-- Data records --
----------------

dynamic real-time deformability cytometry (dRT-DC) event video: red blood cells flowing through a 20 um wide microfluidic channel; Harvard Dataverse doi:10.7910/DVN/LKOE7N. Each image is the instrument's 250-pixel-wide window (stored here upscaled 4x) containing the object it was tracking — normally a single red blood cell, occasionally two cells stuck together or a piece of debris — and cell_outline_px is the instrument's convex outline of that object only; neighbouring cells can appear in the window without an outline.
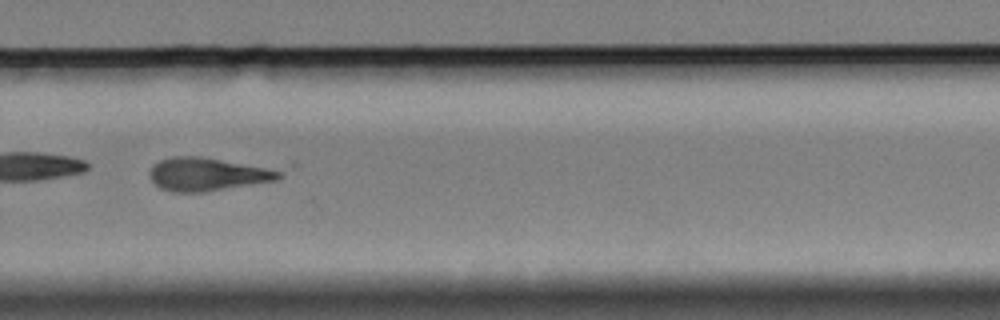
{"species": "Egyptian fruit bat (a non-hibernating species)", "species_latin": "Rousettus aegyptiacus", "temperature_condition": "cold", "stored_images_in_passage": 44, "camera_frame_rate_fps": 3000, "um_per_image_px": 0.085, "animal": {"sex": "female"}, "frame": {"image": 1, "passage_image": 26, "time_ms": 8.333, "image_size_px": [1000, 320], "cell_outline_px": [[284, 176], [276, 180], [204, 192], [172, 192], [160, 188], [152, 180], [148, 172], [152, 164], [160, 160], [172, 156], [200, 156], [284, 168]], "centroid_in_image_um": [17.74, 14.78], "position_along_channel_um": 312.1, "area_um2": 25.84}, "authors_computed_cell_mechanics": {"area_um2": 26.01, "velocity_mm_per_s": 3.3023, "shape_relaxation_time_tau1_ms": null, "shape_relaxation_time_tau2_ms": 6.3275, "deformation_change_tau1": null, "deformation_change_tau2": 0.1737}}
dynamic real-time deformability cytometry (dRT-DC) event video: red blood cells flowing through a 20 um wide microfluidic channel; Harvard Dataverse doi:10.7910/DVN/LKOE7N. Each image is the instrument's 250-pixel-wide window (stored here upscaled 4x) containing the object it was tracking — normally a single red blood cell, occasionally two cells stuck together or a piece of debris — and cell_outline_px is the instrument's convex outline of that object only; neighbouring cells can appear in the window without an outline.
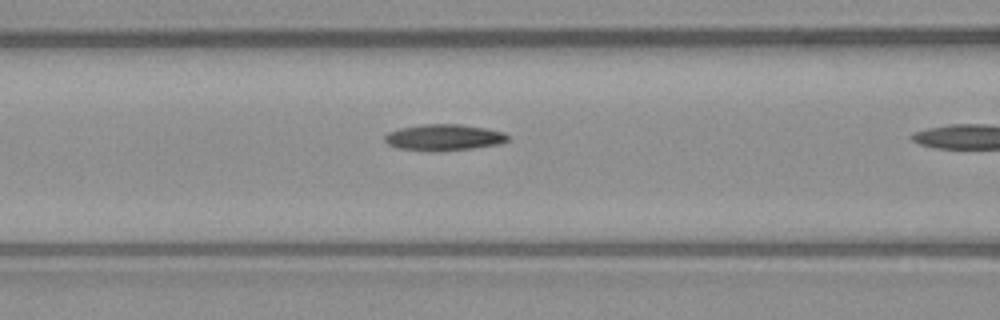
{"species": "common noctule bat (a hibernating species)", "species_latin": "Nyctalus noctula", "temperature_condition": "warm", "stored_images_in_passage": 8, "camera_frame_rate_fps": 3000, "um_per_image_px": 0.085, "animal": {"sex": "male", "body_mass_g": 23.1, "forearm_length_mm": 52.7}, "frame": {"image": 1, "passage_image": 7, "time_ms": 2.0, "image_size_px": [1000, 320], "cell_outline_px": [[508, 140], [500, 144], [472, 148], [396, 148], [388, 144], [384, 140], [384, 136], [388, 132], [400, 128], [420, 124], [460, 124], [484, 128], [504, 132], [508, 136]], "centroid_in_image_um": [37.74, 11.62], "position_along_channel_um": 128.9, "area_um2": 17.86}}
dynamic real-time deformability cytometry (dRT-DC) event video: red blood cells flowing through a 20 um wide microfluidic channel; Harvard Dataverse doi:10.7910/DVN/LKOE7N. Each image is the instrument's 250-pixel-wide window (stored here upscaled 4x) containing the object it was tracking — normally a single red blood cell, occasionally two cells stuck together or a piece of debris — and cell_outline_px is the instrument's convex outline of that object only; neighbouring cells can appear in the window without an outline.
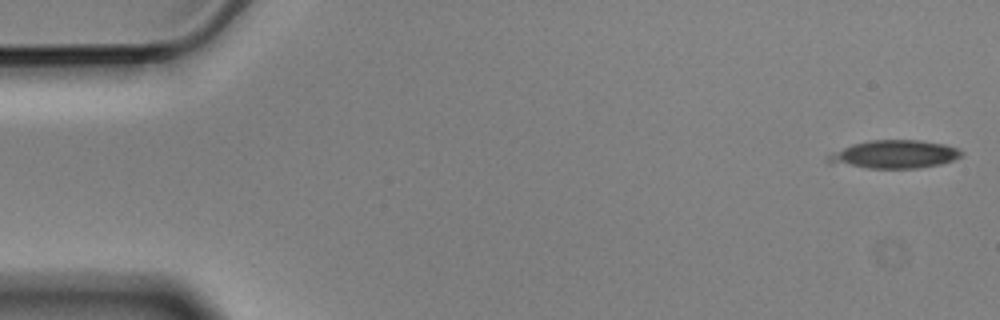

----------------

-- Set exercise --
Extract the entries in full, exactly as they are, minus the pictures.

-- Output of the task --
dynamic real-time deformability cytometry (dRT-DC) event video: red blood cells flowing through a 20 um wide microfluidic channel; Harvard Dataverse doi:10.7910/DVN/LKOE7N. Each image is the instrument's 250-pixel-wide window (stored here upscaled 4x) containing the object it was tracking — normally a single red blood cell, occasionally two cells stuck together or a piece of debris — and cell_outline_px is the instrument's convex outline of that object only; neighbouring cells can appear in the window without an outline.
{"species": "Egyptian fruit bat (a non-hibernating species)", "species_latin": "Rousettus aegyptiacus", "temperature_condition": "cold", "stored_images_in_passage": 44, "camera_frame_rate_fps": 3000, "um_per_image_px": 0.085, "animal": {"sex": "female"}, "frame": {"image": 1, "passage_image": 26, "time_ms": 8.333, "image_size_px": [1000, 320], "cell_outline_px": [[284, 176], [276, 180], [204, 192], [172, 192], [160, 188], [152, 180], [148, 172], [152, 164], [160, 160], [172, 156], [200, 156], [284, 168]], "centroid_in_image_um": [17.74, 14.78], "position_along_channel_um": 312.1, "area_um2": 25.84}, "authors_computed_cell_mechanics": {"area_um2": 26.01, "velocity_mm_per_s": 3.3023, "shape_relaxation_time_tau1_ms": null, "shape_relaxation_time_tau2_ms": 6.3275, "deformation_change_tau1": null, "deformation_change_tau2": 0.1737}}
dynamic real-time deformability cytometry (dRT-DC) event video: red blood cells flowing through a 20 um wide microfluidic channel; Harvard Dataverse doi:10.7910/DVN/LKOE7N. Each image is the instrument's 250-pixel-wide window (stored here upscaled 4x) containing the object it was tracking — normally a single red blood cell, occasionally two cells stuck together or a piece of debris — and cell_outline_px is the instrument's convex outline of that object only; neighbouring cells can appear in the window without an outline.
{"species": "common noctule bat (a hibernating species)", "species_latin": "Nyctalus noctula", "temperature_condition": "warm", "stored_images_in_passage": 8, "camera_frame_rate_fps": 3000, "um_per_image_px": 0.085, "animal": {"sex": "male", "body_mass_g": 23.1, "forearm_length_mm": 52.7}, "frame": {"image": 1, "passage_image": 7, "time_ms": 2.0, "image_size_px": [1000, 320], "cell_outline_px": [[508, 140], [500, 144], [472, 148], [396, 148], [388, 144], [384, 140], [384, 136], [388, 132], [400, 128], [420, 124], [460, 124], [484, 128], [504, 132], [508, 136]], "centroid_in_image_um": [37.74, 11.62], "position_along_channel_um": 128.9, "area_um2": 17.86}}
dynamic real-time deformability cytometry (dRT-DC) event video: red blood cells flowing through a 20 um wide microfluidic channel; Harvard Dataverse doi:10.7910/DVN/LKOE7N. Each image is the instrument's 250-pixel-wide window (stored here upscaled 4x) containing the object it was tracking — normally a single red blood cell, occasionally two cells stuck together or a piece of debris — and cell_outline_px is the instrument's convex outline of that object only; neighbouring cells can appear in the window without an outline.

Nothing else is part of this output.